Ines Weghenkel übersieht niemand. Als sie auf die Bühne tritt zwischen die anderen Lehrer in beigefarbenen Sakkos und schwarzen Kleidern, da leuchtet sie mit ihren knallrot gefärbten Haaren und der bunten Bluse, die sie sich am Abend vorher noch schnell genäht hat. Bevor sie den "Lehrerpreis 2016" in den Händen hält, flimmert auf einer Leinwand ein Video: grinsende Mädchen mit blonden Pferdeschwänzen und weißen Spitzen-Shirts. Eine ruft: "Warum hat es Ines Weghenkel verdient, Lehrerin des Jahres zu werden?" Alle singen los: "Weil sie so schön ist, so schlau, so rank und schlank". Ines Weghenkel hat die Mädchen zum Abitur geführt. Während dieser Zeit haben sie ihre Lehrerin für den Lehrerpreis vorgeschlagen. Weil Weghenkel für sie die Beste ist.

Als Ines Weghenkel, 56, die Trophäe in Berlin entgegennimmt, ahnt niemand im Saal, dass die Deutsch- und Englischlehrerin aus Brandenburg bereits seit zwei Wochen krankgeschrieben ist und voraussichtlich nie wieder vor einer Klasse stehen wird. Weil sie nicht mehr kann. Weil sie sich gemobbt fühlt.
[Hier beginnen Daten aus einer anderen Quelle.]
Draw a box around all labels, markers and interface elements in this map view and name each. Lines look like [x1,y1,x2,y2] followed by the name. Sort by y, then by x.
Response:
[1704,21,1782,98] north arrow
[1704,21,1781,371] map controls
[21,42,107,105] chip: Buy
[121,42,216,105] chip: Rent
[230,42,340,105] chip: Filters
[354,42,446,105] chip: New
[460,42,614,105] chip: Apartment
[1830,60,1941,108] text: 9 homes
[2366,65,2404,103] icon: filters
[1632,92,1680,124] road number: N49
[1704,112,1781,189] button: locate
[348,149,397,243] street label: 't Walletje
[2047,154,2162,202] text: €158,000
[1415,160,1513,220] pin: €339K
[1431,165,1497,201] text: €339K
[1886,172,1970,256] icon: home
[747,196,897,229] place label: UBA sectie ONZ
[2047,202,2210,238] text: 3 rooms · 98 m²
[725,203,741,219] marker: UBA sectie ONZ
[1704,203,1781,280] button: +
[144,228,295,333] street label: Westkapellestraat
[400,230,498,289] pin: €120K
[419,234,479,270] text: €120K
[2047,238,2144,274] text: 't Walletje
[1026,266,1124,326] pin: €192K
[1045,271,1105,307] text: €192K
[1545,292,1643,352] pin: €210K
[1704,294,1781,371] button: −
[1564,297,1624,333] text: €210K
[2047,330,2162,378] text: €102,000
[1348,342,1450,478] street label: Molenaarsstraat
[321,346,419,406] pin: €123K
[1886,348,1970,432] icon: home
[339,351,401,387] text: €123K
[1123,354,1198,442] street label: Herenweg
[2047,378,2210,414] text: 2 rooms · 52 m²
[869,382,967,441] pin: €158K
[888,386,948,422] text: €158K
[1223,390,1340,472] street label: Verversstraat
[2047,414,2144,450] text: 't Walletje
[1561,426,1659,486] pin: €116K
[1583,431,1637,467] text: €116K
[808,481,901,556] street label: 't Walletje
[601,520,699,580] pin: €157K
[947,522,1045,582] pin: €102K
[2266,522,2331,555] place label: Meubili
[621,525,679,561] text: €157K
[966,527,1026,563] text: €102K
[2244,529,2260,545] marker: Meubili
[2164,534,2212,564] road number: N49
Man nahm ihr ihre Unterrichtsstunden weg.

Man nahm ihr den Klassenraum weg.

Kollegen lästerten vor Schülern über sie.

Ihre Vorgesetzte sagte ihr ins Gesicht: "Jeder hier ist ersetzbar", mitten im Lehrerzimmer, sodass es viele hören konnten.

Wer bei seinen Schülern beliebt ist, ist es noch lange nicht bei den Kollegen. Nicht selten regieren in deutschen Lehrerzimmern Neid und Missgunst. In einem Beruf, der kaum Aufstiegschancen bietet, ist jede Form von Anerkennung ein Risiko. Ein Lehrerleben kann vergehen ohne Lob, ohne Tadel, ohne Beförderung, ohne Wertschätzung. Wer sich besonders für seine Schüler einsetzt, wer bei ihnen besonders beliebt ist, kann sich Feinde machen.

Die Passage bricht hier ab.